Mato Grosso do Sul encerrou 2025 com um recorde no valor de exportações, alcançando US$ 10,7 bilhões em vendas para o exterior.
O resultado é o maior já registrado na história, ultrapassando o recorde passado alcançado em 2023, quando chegou a US$ 10,6 bilhões. O valor do último ano representa um crescimento de 7,51% em relação ao ano de 2024, que chegou a US$ 9,8 bilhões.
Os dados, apresentados na Carta de Conjuntura do Comércio Exterior elaborada pela Assessoria Especial de Economia e Estatística da Secretaria de Meio Ambiente, Desenvolvimento, Ciência, Tecnologia e Inovação (Semadesc), mostram um resultado positivo em meio a um cenário internacional adverso, como afirmou o secretário da Semadesc, Jaime Verruck.
“Em 2025 tivemos discussões e restrições comerciais importantes impostas pelos Estados Unidos, nosso segundo principal mercado para a carne bovina, além de impactos sobre a citricultura, ferroligas, café e laranja. Isso trouxe reflexos relevantes para Mato Grosso do Sul, mas conseguimos reagir e superar esse cenário”, afirmou.
Verruck ressaltou que o principal destino das exportações sul-mato-grossenses seguiu sendo a China, com 48,57% de participação, seguida pelos Estados Unidos.
“Conseguimos realocar produtos para outros mercados e manter o fluxo normal de produção, inclusive com ajustes na pauta, como no caso da celulose, que deixou de ser direcionada ao mercado americano”, explicou.
Segundo os dados, a base exportadora do Estado se apoia em três grandes cadeias produtivas.
Em primeiro lugar, a celulose lidera as exportações, com participação de 28,98%, com perspectiva de crescimento nos próximos anos impulsionada pelos investimentos pesados em indústrias que se estabelecem no Estado.
Em seguida, a soja é responsável por 22% do total exportado e, em terceiro lugar, a carne bovina, com 17% de participação.
“Essas três cadeias são hoje a base das exportações de Mato Grosso do Sul e têm enorme relevância para a geração de renda, empregos e divisas”, ressaltou Verruck.
O sucesso das exportações também foi pautado pela logística de escoamento da produção.
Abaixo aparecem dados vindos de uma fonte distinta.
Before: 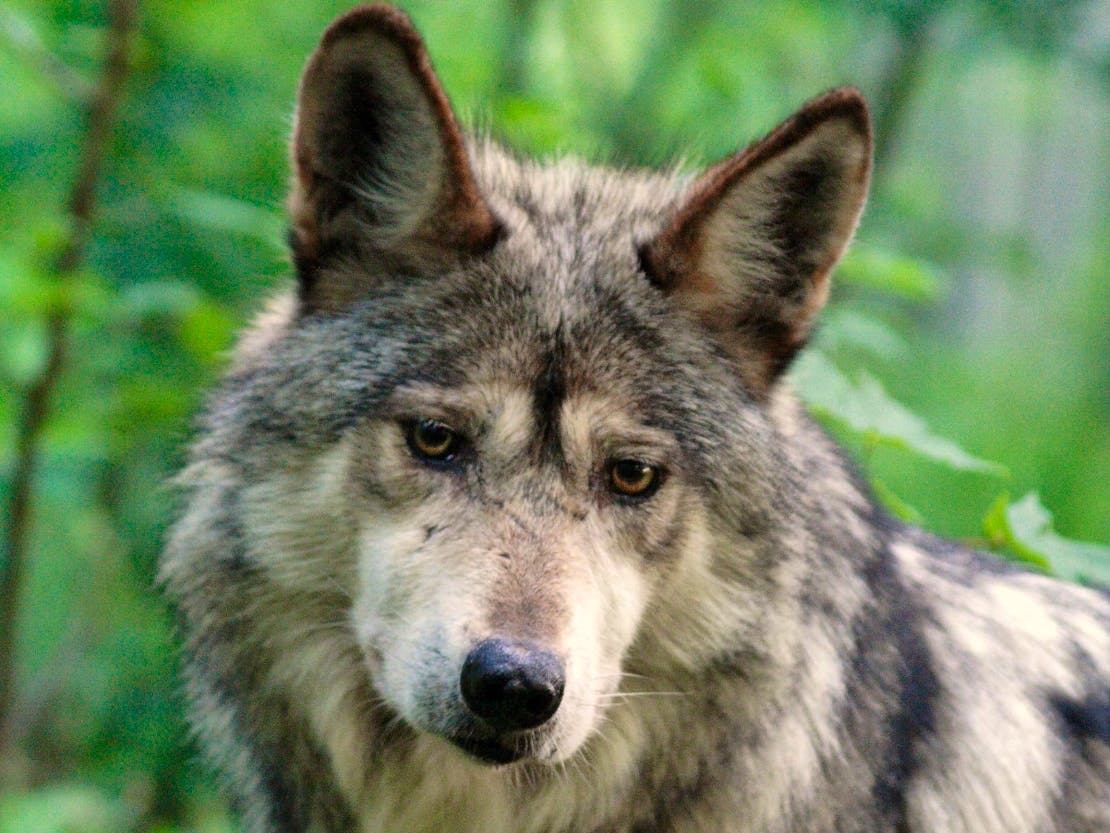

O Porto de Santos, em São Paulo, foi o principal canal de saída de mercadorias, respondendo por cerca de 38% do total exportado com grande participação do transporte ferroviário através da Malha Norte.
O transporte rodoviário da soja foi realizado, principalmente, em Paranaguá, que concentrou aproximadamente 33% das exportações.
Com relação às carnes, São Francisco do Sul respondeu por cerca de 12%. Já Corumbá teve participação em 5% do total exportado.
“Com a manutenção do calado do rio ao longo de 2025, foi possível ampliar a produção mineral. O Estado bateu recorde de exportação de minério de ferro, com volume superior a 8 milhões de toneladas, reforçando a importância desse segmento para a economia sul-mato-grossense”, destacou Verruck, dando destaque ao setor mineral.
Sobre as importações, Mato Grosso do Sul acumulou um total de US$ 2,8 bilhões, valor 3,4% menor em relação a 2024, causado pela contração no volume importado de gás natural, principal produto importado
Em seguida, aparecem as máquinas voltadas à indústria de papel e celulose, e o cobre, devido a presença de uma indústria consolidada de fios de cobre no Estado.
Três Lagoas manteve liderança como o maior exportador do Estado, com 19,68% do total, impulsionado principalmente pela indústria de celulose.
Em seguida, Ribas do Rio Pardo supera Dourados e Campo Grande, com 11% de participação, movida pela atividade florestal e industrial.